__TASK DIRECTIONS__
Can you reproduce, word for word, the lines of the data below, starting with the line that contains "Double Your Savings Rate to Earn Up to" and running to the very end of the data, with both of those end lines included?

__DATASET ENTRIES__
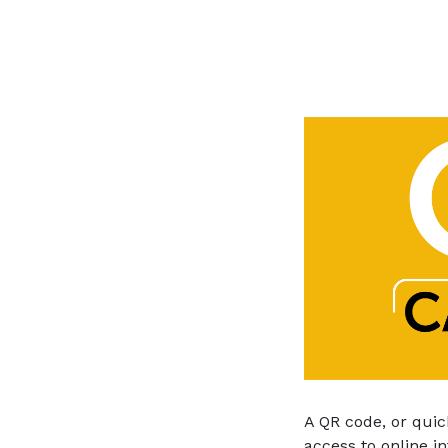
A QR code, or quic
access to online i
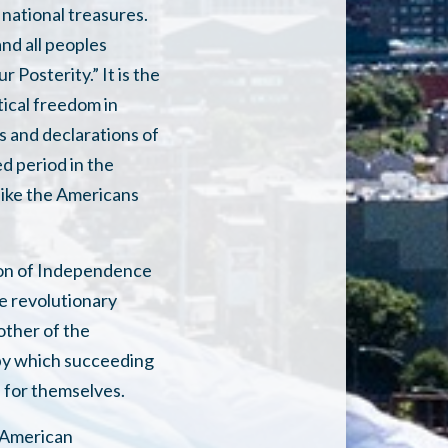
 national treasures.
nd all peoples
Posterity.” It is the
tical freedom in
ls and declarations of
d period in the
like the Americans
tion of Independence
e revolutionary
other of the
 by which succeeding
 for themselves.
l American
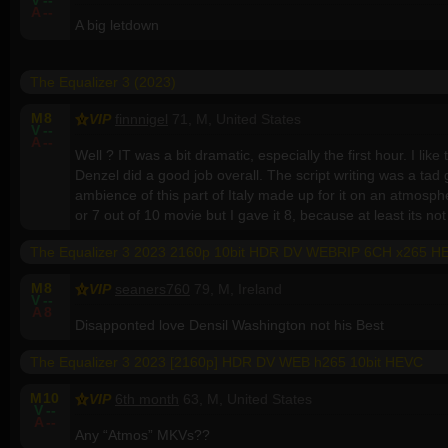
V
--
A
--
A big letdown
The Equalizer 3 (2023)
M
8
VIP
finnnigel
71, M, United States
V
--
A
--
Well ? IT was a bit dramatic, especially the first hour. I like
Denzel did a good job overall. The script writing was a tad 
ambience of this part of Italy made up for it on an atmospheri
or 7 out of 10 movie but I gave it 8, because at least its n
The Equalizer 3 2023 2160p 10bit HDR DV WEBRIP 6CH x265 
M
8
VIP
seaners760
79, M, Ireland
V
--
A
8
Disapponted love Densil Washington not his Best
The Equalizer 3 2023 [2160p] HDR DV WEB h265 10bit HEVC
M
10
VIP
6th month
63, M, United States
V
--
A
--
Any “Atmos” MKVs??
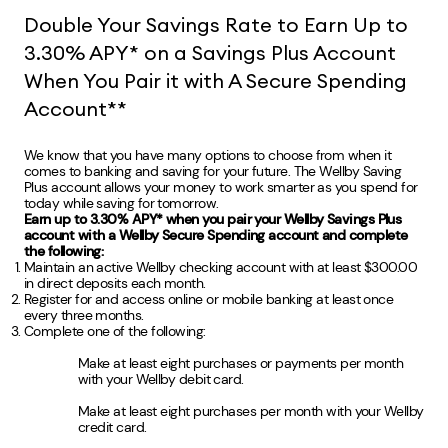
Double Your Savings Rate to Earn Up to
3.30% APY* on a Savings Plus Account
When You Pair it with A Secure Spending
Account**
We know that you have many options to choose from when it
comes to banking and saving for your future. The Wellby Saving
Plus account allows your money to work smarter as you spend for
today while saving for tomorrow.
Earn up to 3.30% APY* when you pair your Wellby Savings Plus
account with a Wellby Secure Spending account and complete
the following:
Maintain an active Wellby checking account with at least $300.00
in direct deposits each month.
Register for and access online or mobile banking at least once
every three months.
Complete one of the following:
Make at least eight purchases or payments per month
with your Wellby debit card.
Make at least eight purchases per month with your Wellby
credit card.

__ANSWER TO THIS TASK__
Double Your Savings Rate to Earn Up to
3.30% APY* on a Savings Plus Account
When You Pair it with A Secure Spending
Account**
We know that you have many options to choose from when it
comes to banking and saving for your future. The Wellby Saving
Plus account allows your money to work smarter as you spend for
today while saving for tomorrow.
Earn up to 3.30% APY* when you pair your Wellby Savings Plus
account with a Wellby Secure Spending account and complete
the following:
Maintain an active Wellby checking account with at least $300.00
in direct deposits each month.
Register for and access online or mobile banking at least once
every three months.
Complete one of the following:
Make at least eight purchases or payments per month
with your Wellby debit card.
Make at least eight purchases per month with your Wellby
credit card.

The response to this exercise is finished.